I repeated this loop until we went through the plan and made sure that the test pass and there is no longer a mention of postgres in the code (apart from historical ADR which introduced it).

The whole ordeal took less than two hours (with a few stretch breaks), which, I concur, is probably a good deal faster than I’d be able to pull off alone, but definitely is not 10x speedup. The resulting code looks pretty much indistinguishable from the one I would write (not least due to the fact that all Go code is pretty much uniform in style, shape and form), apart from occasiona more-verbose-than-usual comments. Tests pass, agressive linters make sure the code is idiomatic, manual review prevented obvious degradations in quality, the change is documented - pretty much everything I’d want from a fellow coworker’s code.

Step 3: Proper attribution

In order to be transparent, I decided to explicitly mark every commit coauthored with Claude as such by including it in the contributors - this is mainly for attribution in the future in order to know the provenance of the code. And in general for now, at least for personal or toy projects, I practice having the name of the branch and commits also explicitly include ai (I know thats no the right term, it just looks ok):

ai/feat: Replace PostgreSQL with SQLite
Co-Authored-By: Claude <noreply@anthropic.com>

on branch ai/feat/replace-postgre-with-sqlite.

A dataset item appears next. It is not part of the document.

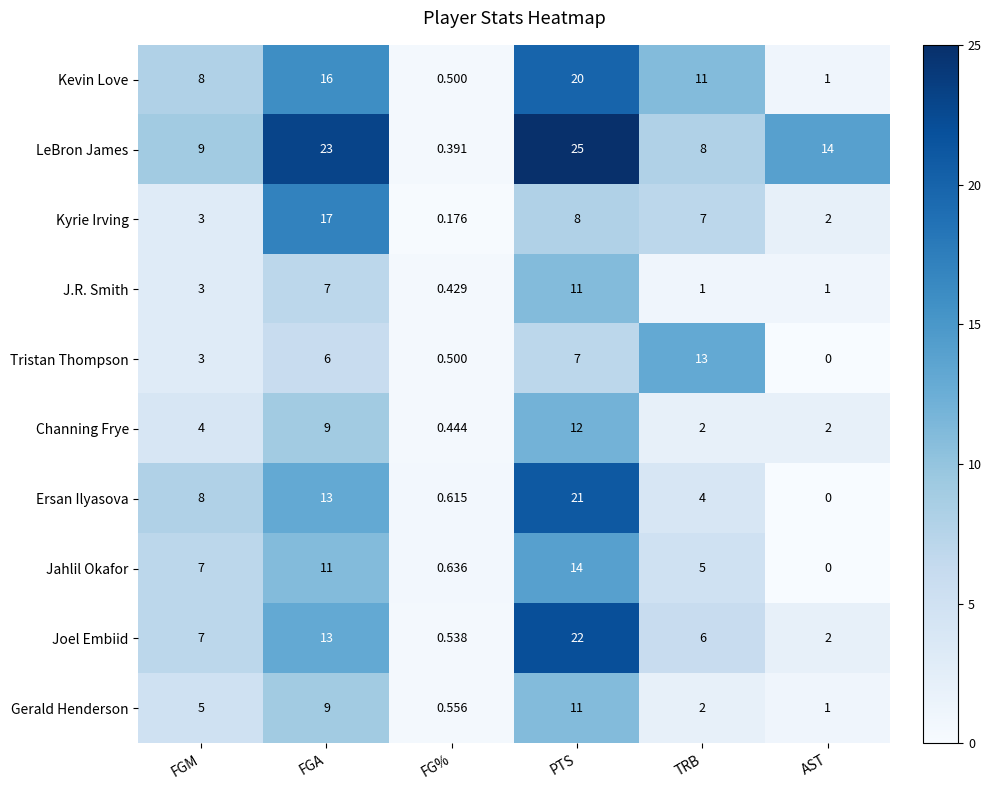

Which series has the widest spread of values?

LeBron James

This way if SHTF in the future I’ll be able to more easily know if the cause was entirely my skill issue (when authored solely by me) or lack of care with regards to the use of LLMs.

Conclusion

“Agentic” coding tools like Claude Code can fit well within the framework of pair programming, especially when combined with TDD and other good practices. Given a consistent procedure for validation (of every line written, not just green tests) and an opinionated strong preference for certain architectural constraints for the kinds of code the model generates, I conclude that it is very much possible to use the currently available coding models in a way that is both productive in terms of speed and does not increase the amount of tech debt incurred (not more than regular development does, anyhow).

The tests I did were on a rather small scale project in Go, so YMMV. But I think that this approach might be a somewhat ok base on which one might try to incorporate llms into their workflows on a larger scale. There might be some non-trivial complications as the amount of context grows and maybe there are fundamental issues that only arise when using llms at scale (with regards to coding outcomes), like degradation of performance.

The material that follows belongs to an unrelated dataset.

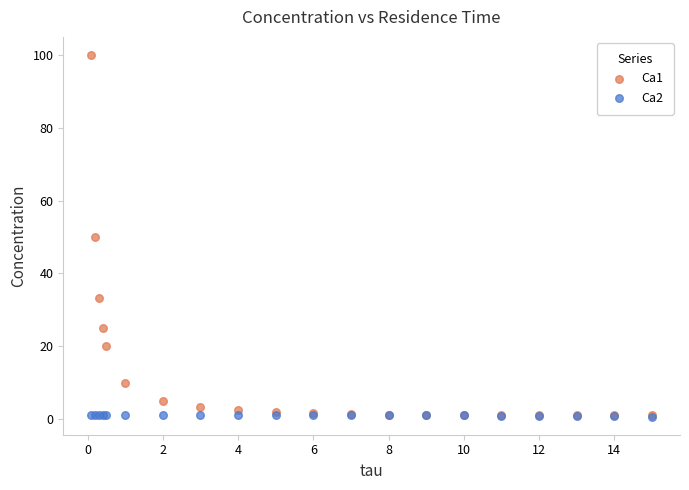

What are all the series names shown in the legend?

Ca1, Ca2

One issue for sure exists: complacency. It is very easy to convince yourself even on such toy problems that the thing you interact with indeed posesses home humanlike attributes and can be trusted as such. But one must always stay vigilant whenever something starts to look like a silver bullet.

My experience so far has been surprisingly okay - it is definitely not the magical lamp, but neither it is a complete utter piece of trash with no redeamable qualities. Just a tool that might work pretty well in certain cases, and, although I was sceptical at first, I am willing to admit at least that much.

PS

While writing this I remembered that there is a linter for Go that allows to verify certain architectural constraints - will give it a go sometime later.